A beautiful wildflower in a ditch along the side of a highway in southern Saskatchewan, near a town called Rouleau … In the background you can see the blue flowers of flax plants. I had stopped originally to take a photo of my wife surrounded by the blue flowers, so finding this extra photo was a bonus. Taking photos of my wife with flowers has been standard operating procedure no matter where in the world we find ourselves. She is definitely in tune with Gaia, mother earth.
I’m going to continue following the idea of relationship, an idea that is at the heart of Hollis’ book, The Eden Project. This is probably the hardest topic to approach, for like all ideas, all that can be said often points back to the speaker rather than to the ideas themselves. It’s a risk, trying to uncover ideas, but so is getting up in the morning (poor attempt at humour, I know). Why do I even attempt this? Perhaps in the process of digging out ideas and listening for resonances, both you, my reader, and I will be able to come to know “self” a little better. If not,at least the thinking exercise will have been worth the time spent.
I have to admit that this topic has been of interest for as long as I can remember. Every Jungian analyst and writer that I can think of spends a lot of energy in dealing with the topic. All agree with one basic notion, that every relationship in which a person becomes engaged, is based on projections. Within each of us, images are buried deep within, images which act as templates, so to speak. As we meet people, especially people who trigger the templates, we sense that we know something about them. Some we “instinctively” know are good, are evil, are … the list goes on. When no template is triggered, we bypass the person in question, or if circumstances allow, engage them in polite conversation before taking our leave. This momentary meeting doesn’t have a “charged” feeling tone, and as such in a meeting in which projections are not present.

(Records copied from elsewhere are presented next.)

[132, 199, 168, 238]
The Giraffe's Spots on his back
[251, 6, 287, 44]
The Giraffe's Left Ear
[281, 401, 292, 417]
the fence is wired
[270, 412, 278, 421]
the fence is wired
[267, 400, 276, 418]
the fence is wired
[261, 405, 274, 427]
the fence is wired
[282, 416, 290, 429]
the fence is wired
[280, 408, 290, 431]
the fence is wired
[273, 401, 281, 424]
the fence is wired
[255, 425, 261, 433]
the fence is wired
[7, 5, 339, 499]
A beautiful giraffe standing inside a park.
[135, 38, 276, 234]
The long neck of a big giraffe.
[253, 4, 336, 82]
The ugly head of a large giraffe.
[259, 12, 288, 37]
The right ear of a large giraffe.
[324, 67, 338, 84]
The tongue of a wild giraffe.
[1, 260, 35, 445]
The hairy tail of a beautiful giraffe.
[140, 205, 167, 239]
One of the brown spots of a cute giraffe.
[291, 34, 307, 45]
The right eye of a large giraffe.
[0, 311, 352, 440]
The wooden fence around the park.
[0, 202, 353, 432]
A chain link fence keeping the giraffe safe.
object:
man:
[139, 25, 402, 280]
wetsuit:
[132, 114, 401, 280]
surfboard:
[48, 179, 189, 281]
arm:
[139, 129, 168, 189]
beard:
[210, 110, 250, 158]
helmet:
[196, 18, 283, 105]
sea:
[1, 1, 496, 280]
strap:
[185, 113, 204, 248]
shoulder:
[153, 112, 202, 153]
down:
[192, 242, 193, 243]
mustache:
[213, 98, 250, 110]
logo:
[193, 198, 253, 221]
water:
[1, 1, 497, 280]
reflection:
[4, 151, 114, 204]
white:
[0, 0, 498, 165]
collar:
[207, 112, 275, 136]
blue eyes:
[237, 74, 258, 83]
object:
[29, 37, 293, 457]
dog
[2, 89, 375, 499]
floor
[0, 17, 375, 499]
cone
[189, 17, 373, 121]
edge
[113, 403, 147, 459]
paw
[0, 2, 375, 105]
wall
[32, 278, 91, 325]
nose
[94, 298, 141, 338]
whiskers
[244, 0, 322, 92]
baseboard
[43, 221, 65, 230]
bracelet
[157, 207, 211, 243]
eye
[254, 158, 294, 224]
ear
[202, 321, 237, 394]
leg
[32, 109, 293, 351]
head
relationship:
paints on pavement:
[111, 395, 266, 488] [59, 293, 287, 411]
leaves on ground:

A bit about projections are in order, I think. First, we NEVER know that we are casting projections as they are from the unconscious. If we knew, then there would be no projection for “knowing” is consciousness. Perhaps in quoting Hollis, it can be better understoond:
All projection occurs unconsciously, of course, for the moment one observes, “I have made a projection,” one is already in the process of taking it back. More commonly, we only begin to reclaim our purchase on consciousness when the Other fails to catch, hold, our projection. If there is a central law of the psyche, it is that what is unconscious will be projected. (Hollis, page 35)
Hollis goes on to talk about two basic and universal fantasies held by humans, that of immortality and of the Magical Other. The Magical Other is a belief in the idea that there is some special someone out there that “completes” us, heals us, holds us, protects us. In a way, the magical other is about an unconscious pull back into the Garden of Eden or the womb, the time before consciousness, the time before pain and separation. Our internal template image of this Magical Other has been formed around a parental image constructed by each of us in infancy and early childhood. Of course, since there was very little conscious activity involved based on each of us at that stage having little in the way of consciousness, the templates are charged with feelings of survival.
“Nothing has greater power over our lives than the hint, the promise, the intimation, of the recovery of Eden through that Magical Other.” (Hollis, p. 50)
This is what is enacted when one “falls in love.” Think about all that is said about love and falling in love. How is it how, after years of being in a relationship, one wakes up one day and says, “Who is this stranger beside me?”